Study Guide

Clarissa Angels and Devils

By Samuel Richardson

Angels and Devils

Not a Dan Brown Book

Not to get too holy up in here, but angel imagery is practically littered throughout Clarissa's life. Okay, we get it: Clarissa's like an angel on earth. She eventually has to bail because she's just too good to hang around losers like Lovelace and the Harlowe crew. But it's not like Clarissa always has a halo on her head. It's only after her rape that she becomes a prime candidate for the Angel Mafia.

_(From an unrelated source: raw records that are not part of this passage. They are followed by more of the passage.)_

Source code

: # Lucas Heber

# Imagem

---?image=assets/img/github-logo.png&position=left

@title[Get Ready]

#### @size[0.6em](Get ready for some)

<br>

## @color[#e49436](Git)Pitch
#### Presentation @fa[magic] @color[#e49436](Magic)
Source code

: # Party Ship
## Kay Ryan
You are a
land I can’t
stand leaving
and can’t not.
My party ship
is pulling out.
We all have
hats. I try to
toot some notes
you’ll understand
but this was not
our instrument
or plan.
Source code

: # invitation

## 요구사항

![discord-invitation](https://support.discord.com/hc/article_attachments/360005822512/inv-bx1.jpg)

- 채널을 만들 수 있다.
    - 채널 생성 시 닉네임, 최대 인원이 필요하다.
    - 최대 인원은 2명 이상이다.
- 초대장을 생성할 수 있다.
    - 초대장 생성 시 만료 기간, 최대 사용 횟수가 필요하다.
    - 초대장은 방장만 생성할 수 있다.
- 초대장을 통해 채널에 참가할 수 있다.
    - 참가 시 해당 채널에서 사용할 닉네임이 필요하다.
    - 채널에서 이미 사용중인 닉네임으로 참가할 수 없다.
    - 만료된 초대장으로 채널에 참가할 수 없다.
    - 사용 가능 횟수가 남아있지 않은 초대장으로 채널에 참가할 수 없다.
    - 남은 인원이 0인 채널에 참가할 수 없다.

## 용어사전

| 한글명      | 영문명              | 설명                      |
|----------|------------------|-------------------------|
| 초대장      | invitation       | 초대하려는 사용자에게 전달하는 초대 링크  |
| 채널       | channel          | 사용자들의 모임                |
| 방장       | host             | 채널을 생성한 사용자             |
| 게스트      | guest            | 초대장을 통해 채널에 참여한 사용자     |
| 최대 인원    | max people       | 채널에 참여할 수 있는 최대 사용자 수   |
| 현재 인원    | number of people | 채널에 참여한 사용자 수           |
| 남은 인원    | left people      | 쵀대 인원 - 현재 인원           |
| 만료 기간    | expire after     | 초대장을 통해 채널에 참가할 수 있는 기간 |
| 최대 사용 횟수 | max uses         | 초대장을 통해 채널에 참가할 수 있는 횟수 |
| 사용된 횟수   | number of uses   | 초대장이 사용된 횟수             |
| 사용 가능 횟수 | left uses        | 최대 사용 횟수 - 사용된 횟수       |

Belford gets the angel imagery going after he busts Clarissa out of jail. Belford not-so-subtly notes that

the kneeling lady, sunk with majesty too in her white, flowing robes (for she had not on a hoop), spreading the dark, though not dirty, floor, and illuminating that horrid corner; her linen beyond imagination white, considering that she had not been undressed ever since she had been here; I thought my concern would have choked me. (334.16)

Let's break it down, shall we?

First of all, we've got those white robes. Baby, you can see her halo without Beyoncé pointing it out. Plus, Belford can literally see Clarissa's goodness lighting up the dark room. Think of how helpful she'd be for Swiffer commercials! Finally, Belford makes sure to mention that Clarissa has remained clothed since she arrived, meaning that her clothes are white even though she hasn't been able to wash them. She's so pure that she even purifies her clothes. That's some powerful bleach.

Angelic Nicknames from a Devilish Dude

For most of the story, Lovelace calls Clarissa pet names like "dear creature." Not so cute, right? He's basically dehumanizing her to keep from thinking about his atrocious actions. After her death, though, she's an "angel of a woman" (334.17). In other words, the guy can only revere her if she's more than human. Once Clarissa's beyond his reach forever, he's totally comfortable calling her an angel.

Finding it Hard to Believe We're in Heaven

If Clarissa's the angel of the story, then Lovelace must be the one playing the devil card. He's pretty explicit about it, too: "My brain is all boiling like a caldron over a fiery furnace. What a devil is the matter with me, I wonder?" (497.21). It sounds like the dude already knows that his paradise is lost, even if he tries to deny it. To be honest, the distinction between good and evil is pretty clear, even if Lovelace seems to be all confused what he's done wrong.

As usual, Lovelace has a few partners in crime. The other devil of the hour would be Mrs. Sinclair, whose accident Belford characterizes as a plunge into hell: "…after a dreadful night, she lies foaming, raving, roaring, in a burning fever, that wants not any other fire to scorch her into a feeling more exquisite and vulnerable than any thy vengeance could make her suffer" (493.3). Not to hit it too hard with the Milton, but that's a direct copy of Satan's agony in Paradise Lost.

Actually, it seems like just about all of Clarissa's tormentors get compared to the guy down under. Belford calls Sally Martin "the devil incarnate" after telling her about Clarissa's death, which seems to imply that she's just as bad as Lovelace (493.5). Let's tone in down with the name-calling, Belford—especially when there's a real devil on the loose.